Les inégalités se sont aggravées parce que les revenus de classes moyennes inférieures ont stagné. La classe moyenne et la classe ouvrière du monde anciennement industrialisé sont les grandes perdantes  de la modernisation globale, qui assistent impuissantes à leur décrochage par rapport à trois autres groupes : les élites cosmopolites, les très diplômés qui sont les grands gagnants de la globalisation , et les classes moyennes du nouveau capitalisme en plein essor. Ce sont les individus sans qualification ou aux qualifications modestes qui font l’expérience d’un fort déclassement social.

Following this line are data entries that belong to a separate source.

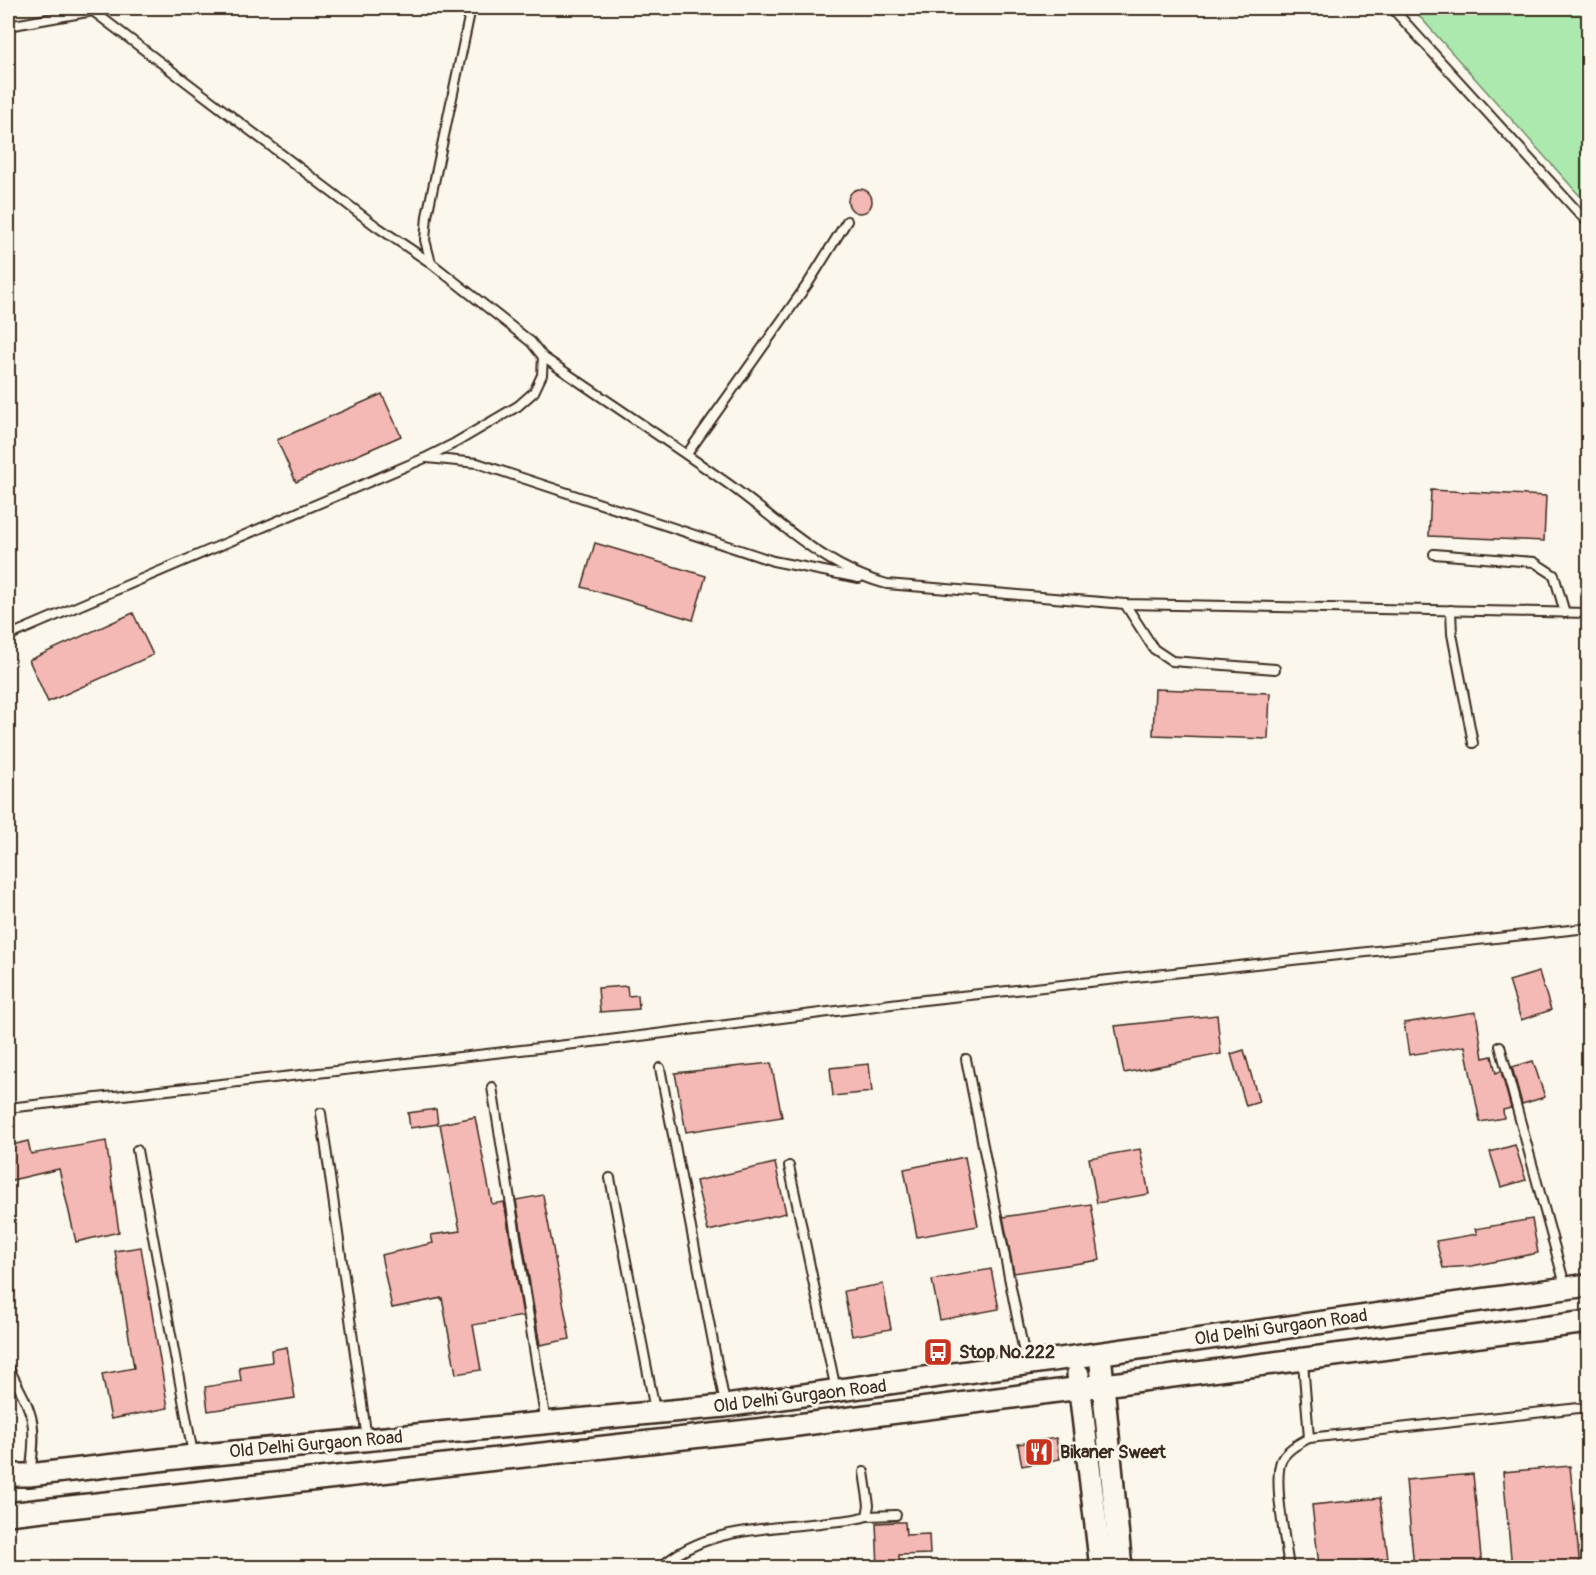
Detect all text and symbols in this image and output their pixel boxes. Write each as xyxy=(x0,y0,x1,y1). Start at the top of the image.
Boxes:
street label: Old Delhi Gurgaon Road xyxy=(1193,1304,1369,1351)
bus stop icon: Stop No.222 xyxy=(922,1336,954,1368)
place label: Stop No.222 xyxy=(959,1341,1055,1364)
street label: Old Delhi Gurgaon Road xyxy=(712,1374,888,1419)
street label: Old Delhi Gurgaon Road xyxy=(228,1425,404,1464)
restaurant icon: Bikaner Sweet xyxy=(1023,1436,1055,1468)
place label: Bikaner Sweet xyxy=(1060,1441,1167,1464)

Des processus de dé-civilisations

« Parmi les causes d’une possible dé-civilisation, Norbert Elias cite les conflits de pouvoir entre les groupes de dominants et leurs rivaux potentiels, encore marginaux. Les pertes de pouvoir, au profit de groupes marginaux  en pleine ascension sociale déclencheraient dans les rangs des dominants, et pas seulement pour des raisons économiques, un désir de restaurer l’ordre ancien, désir qui n’entretient bien souvent plus guère de rapport avec la réalité » : « ces groupes de dominants cherchent à contrer ces marginaux en les stigmatisant  ou en tenant à leur égard des propos péjoratifs ». » De tels phénomènes de dé-civilisation ne se constatent pas seulement dans les rangs des couches moyennes inférieures mais aussi parmi les élites ».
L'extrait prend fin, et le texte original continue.